In [60]:
import pandas as pd

In [61]:
engagement_df = pd.read_csv('../prep/prep_engagements.csv')
feedback_df = pd.read_csv('../prep/prep_feedback.csv')
user_df = pd.read_csv('../prep/prep_users.csv')
course_df = pd.read_csv('../prep/prep_courses.csv')

Calculating Engagement Score using engagement and feedback dataset

In [62]:
engagement_score_df = pd.merge(engagement_df, feedback_df, on=['userId', 'courseId'])

# Normalize timeSpent and score based on max values
max_time_spent = engagement_score_df['timeSpent'].max()
max_score = engagement_score_df['score'].max()

# Convert difficulty to a numerical scale: 'Easy' = 1, 'Medium' = 2, 'Hard' = 3
difficulty_map = {'Easy': 1, 'Medium': 2, 'Hard': 3}
engagement_score_df['difficulty_num'] = engagement_score_df['difficulty'].map(difficulty_map)

# Convert 'interactive' to binary: 'Yes' = 1, 'No' = 0
engagement_score_df['interactive_num'] = engagement_score_df['interactive'].apply(lambda x: 1 if x == 'Yes' else 0)

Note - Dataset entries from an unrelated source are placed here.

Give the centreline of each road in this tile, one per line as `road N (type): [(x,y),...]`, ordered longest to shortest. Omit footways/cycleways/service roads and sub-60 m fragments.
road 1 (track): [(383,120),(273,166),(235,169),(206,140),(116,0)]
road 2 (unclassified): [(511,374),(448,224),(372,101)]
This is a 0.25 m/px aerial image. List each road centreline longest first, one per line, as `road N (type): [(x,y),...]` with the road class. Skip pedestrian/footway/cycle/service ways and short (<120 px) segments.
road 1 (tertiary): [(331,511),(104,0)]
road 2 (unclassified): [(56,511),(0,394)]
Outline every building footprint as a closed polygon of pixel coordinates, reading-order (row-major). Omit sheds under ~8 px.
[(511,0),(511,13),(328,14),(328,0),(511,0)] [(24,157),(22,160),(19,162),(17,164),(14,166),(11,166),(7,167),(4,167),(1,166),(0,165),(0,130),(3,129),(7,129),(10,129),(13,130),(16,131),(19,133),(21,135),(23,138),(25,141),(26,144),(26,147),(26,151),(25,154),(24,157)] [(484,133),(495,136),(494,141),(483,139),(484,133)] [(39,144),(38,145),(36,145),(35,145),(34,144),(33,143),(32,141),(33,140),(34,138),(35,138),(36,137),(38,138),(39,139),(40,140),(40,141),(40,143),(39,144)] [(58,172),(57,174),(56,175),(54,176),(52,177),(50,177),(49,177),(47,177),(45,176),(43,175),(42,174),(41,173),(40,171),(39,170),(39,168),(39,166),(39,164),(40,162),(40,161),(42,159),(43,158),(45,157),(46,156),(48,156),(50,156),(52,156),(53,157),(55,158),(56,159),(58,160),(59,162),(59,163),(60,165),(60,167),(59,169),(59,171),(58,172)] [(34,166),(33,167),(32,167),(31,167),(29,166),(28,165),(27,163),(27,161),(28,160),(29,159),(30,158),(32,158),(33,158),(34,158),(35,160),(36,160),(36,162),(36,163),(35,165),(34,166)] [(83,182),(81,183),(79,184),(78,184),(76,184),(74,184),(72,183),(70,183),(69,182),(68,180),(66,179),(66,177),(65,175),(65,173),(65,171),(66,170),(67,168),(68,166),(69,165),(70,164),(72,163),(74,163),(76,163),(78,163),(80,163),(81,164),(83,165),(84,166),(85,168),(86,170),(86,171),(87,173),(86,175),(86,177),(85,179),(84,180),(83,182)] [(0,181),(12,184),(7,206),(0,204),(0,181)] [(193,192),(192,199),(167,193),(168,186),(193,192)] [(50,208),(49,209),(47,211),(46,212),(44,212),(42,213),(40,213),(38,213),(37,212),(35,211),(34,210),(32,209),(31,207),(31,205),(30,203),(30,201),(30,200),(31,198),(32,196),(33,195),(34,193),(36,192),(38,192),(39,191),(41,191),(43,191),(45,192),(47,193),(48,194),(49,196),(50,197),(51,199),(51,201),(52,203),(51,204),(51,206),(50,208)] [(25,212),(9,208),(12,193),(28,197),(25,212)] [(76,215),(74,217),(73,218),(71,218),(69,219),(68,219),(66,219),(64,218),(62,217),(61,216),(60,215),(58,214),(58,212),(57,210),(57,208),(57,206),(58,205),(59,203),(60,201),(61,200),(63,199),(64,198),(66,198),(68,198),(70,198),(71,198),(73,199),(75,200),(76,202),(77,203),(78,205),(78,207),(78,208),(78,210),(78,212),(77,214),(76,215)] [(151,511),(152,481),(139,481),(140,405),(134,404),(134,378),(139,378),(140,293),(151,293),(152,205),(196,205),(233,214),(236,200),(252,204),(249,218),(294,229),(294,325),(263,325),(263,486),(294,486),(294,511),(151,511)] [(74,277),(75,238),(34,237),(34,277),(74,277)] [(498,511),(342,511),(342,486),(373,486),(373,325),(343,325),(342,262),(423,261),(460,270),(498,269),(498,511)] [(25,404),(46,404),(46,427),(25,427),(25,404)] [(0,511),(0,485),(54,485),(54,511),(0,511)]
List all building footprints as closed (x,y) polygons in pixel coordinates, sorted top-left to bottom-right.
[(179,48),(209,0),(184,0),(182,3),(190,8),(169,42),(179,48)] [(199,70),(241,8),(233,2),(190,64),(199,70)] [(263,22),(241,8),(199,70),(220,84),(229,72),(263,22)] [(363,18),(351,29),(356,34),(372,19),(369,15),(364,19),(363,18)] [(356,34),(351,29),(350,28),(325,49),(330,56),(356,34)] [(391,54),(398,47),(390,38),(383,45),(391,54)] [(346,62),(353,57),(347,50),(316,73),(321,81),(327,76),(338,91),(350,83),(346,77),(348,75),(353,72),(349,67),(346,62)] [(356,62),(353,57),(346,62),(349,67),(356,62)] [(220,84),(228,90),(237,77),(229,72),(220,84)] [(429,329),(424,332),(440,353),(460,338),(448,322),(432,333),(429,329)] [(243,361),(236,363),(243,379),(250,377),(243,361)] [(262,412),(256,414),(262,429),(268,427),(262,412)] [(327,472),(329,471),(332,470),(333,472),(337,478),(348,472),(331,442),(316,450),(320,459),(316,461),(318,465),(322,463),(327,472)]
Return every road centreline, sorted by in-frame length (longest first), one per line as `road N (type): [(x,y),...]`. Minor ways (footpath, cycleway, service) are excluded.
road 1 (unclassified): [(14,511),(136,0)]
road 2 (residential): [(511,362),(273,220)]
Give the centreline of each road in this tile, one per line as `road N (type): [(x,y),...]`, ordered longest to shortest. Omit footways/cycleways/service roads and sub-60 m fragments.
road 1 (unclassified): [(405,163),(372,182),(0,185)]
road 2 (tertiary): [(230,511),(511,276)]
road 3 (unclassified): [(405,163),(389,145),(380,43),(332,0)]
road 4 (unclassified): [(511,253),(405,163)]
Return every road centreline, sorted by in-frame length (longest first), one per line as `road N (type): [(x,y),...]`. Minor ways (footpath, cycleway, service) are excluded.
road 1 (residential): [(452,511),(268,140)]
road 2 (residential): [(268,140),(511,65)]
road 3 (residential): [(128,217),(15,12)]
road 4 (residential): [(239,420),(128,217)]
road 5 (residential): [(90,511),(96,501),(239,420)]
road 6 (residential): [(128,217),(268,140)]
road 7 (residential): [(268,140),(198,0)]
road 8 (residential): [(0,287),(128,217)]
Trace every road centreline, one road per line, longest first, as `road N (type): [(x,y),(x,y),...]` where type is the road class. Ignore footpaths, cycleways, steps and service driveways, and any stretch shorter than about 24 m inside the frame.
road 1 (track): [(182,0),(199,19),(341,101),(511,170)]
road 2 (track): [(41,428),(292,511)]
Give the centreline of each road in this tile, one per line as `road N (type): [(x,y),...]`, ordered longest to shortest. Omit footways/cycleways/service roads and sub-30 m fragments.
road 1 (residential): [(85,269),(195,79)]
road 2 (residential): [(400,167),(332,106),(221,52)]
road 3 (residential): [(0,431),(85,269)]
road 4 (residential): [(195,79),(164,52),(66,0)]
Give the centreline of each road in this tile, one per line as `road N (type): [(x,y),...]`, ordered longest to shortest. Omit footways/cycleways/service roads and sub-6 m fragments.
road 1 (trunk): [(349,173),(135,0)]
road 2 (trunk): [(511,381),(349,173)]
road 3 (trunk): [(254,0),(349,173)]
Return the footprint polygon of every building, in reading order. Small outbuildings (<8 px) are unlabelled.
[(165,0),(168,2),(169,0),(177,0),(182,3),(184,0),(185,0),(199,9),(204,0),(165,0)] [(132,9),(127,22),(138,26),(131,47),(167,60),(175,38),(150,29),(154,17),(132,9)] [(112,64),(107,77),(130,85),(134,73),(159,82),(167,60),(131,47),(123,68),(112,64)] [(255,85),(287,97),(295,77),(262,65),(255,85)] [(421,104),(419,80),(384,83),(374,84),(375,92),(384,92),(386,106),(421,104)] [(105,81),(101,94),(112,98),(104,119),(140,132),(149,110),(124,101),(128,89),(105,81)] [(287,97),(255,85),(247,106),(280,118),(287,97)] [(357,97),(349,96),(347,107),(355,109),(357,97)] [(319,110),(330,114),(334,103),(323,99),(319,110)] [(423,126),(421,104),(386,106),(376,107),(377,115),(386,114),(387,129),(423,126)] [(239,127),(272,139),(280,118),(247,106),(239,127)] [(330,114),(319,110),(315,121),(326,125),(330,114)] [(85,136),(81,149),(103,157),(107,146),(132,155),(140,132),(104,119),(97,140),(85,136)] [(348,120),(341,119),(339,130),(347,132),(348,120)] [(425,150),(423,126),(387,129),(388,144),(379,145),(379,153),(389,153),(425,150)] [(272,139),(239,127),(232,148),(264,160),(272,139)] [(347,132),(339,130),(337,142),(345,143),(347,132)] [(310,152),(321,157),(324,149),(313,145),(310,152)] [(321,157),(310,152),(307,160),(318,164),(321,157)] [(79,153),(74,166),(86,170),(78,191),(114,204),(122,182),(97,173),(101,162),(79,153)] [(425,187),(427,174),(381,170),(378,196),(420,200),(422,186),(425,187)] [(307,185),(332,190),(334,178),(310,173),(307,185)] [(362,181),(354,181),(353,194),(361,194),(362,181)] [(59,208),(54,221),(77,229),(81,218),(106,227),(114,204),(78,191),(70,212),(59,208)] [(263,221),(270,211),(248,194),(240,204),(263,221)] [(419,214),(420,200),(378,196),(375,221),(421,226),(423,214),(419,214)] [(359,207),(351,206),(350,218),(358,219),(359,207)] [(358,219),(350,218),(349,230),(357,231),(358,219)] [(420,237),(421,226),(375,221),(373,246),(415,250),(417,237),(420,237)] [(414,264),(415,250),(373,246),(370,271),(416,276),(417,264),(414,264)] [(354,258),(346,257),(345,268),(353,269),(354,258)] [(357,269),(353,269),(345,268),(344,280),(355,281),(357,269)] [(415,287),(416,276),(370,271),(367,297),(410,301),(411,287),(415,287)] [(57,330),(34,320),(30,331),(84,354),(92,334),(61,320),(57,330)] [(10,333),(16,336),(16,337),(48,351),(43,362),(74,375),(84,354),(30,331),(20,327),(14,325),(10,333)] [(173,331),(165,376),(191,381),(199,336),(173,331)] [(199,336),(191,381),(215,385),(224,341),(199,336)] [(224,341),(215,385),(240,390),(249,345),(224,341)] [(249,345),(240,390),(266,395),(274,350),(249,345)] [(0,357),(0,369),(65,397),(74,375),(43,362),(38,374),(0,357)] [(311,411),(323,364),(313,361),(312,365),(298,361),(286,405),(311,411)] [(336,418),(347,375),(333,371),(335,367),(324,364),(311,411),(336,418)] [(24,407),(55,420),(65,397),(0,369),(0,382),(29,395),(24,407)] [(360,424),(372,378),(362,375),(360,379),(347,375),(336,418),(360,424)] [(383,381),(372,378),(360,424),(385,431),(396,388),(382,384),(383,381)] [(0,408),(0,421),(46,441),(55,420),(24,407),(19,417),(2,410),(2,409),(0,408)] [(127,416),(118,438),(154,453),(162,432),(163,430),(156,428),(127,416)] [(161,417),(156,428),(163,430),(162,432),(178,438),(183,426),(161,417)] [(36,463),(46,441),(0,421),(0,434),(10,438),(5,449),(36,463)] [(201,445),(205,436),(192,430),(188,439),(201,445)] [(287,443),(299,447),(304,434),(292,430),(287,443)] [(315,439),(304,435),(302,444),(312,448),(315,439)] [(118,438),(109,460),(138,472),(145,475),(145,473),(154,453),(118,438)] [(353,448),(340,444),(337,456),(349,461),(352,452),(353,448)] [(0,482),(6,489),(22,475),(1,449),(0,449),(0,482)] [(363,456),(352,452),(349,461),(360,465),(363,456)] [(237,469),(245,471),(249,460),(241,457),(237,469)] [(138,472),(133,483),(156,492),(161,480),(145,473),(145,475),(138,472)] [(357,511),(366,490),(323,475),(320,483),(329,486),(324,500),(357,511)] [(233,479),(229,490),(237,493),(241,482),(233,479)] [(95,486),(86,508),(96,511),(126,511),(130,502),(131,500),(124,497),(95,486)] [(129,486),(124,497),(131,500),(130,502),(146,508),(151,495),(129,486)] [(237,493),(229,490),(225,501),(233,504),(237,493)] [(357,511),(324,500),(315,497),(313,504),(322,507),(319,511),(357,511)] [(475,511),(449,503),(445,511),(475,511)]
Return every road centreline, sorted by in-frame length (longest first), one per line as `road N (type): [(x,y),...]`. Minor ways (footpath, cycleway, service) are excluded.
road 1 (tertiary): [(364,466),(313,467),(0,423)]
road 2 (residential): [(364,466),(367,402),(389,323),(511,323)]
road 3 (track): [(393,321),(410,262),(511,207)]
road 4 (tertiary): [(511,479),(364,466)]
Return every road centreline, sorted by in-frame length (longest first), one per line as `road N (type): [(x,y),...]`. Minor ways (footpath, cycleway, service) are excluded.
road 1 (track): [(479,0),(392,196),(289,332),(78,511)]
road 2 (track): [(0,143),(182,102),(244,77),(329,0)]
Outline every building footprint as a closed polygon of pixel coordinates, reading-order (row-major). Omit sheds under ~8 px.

# Calculate the engagement score using the formula
engagement_score_df['engagement_score'] = (0.4 * (engagement_score_df['timeSpent'] / max_time_spent)) + \
                         (0.3 * (engagement_score_df['score'] / max_score)) + \
                         (0.2 * (engagement_score_df['rating'] / 5)) + \
                         (0.1 * engagement_score_df['interactive_num'])
# Drop the column in place without creating a new DataFrame
engagement_score_df.drop(columns=['comments','difficulty_num','interactive_num','difficulty','interactive','rating'], inplace=True)


In [63]:
engagement_score_df.head()

Unnamed: 0,userId,courseId,timeSpent,score,discussions,engagement_score
0,128,238,69,1,11,0.315
1,63,259,90,4,38,0.43
2,194,5,150,2,38,0.67
3,106,264,54,5,42,0.43
4,33,111,223,0,2,0.551667


In [64]:
# Merge dataframes
report_df = pd.merge(engagement_df, feedback_df, on=['userId', 'courseId'], how='left')
report_df = pd.merge(report_df, user_df, on='userId', how='left')
report_df = pd.merge(report_df, course_df, on='courseId', how='left')

In [65]:
report_df.head()

Unnamed: 0,userId,courseId,timeSpent,score,discussions,rating,difficulty,comments,interactive,name_x,email,role,department,designation,name_y,est_duration,postedby,stack,prerequisites
0,21,79,185,4,12,,,,,Desiree Castro,dyerhannah@example.com,user,Devops,Intern,Science son seek resource answer.,97,1988-07-31,data engineering,HTML
1,53,232,106,5,0,,,,,Travis Smith,tiffanylee@example.com,user,Devops,Senior Software Engineer,Effort never.,140,2004-11-26,web development,CSS
2,79,51,211,5,31,,,,,Jennifer Glass,gonzalezkelly@example.net,user,Devops,Intern,Step increase.,128,1979-04-11,gen AI,CSS
3,191,227,123,1,12,,,,,Tara Taylor,robertmartin@example.org,user,Full-Stack,Principal Architect,Letter big game investment.,41,2015-12-16,data engineering,Basic SQL
4,200,144,113,5,43,,,,,Leah Townsend,turnermarie@example.net,user,Data Engineering,Solutions Enabler,Be president success field.,38,2021-11-04,data science,CSS


In [66]:
# ### Course-Level Aggregations ###
# 1. Total participants per course
participants_per_course = report_df.groupby('courseId').size().reset_index(name='total_participants')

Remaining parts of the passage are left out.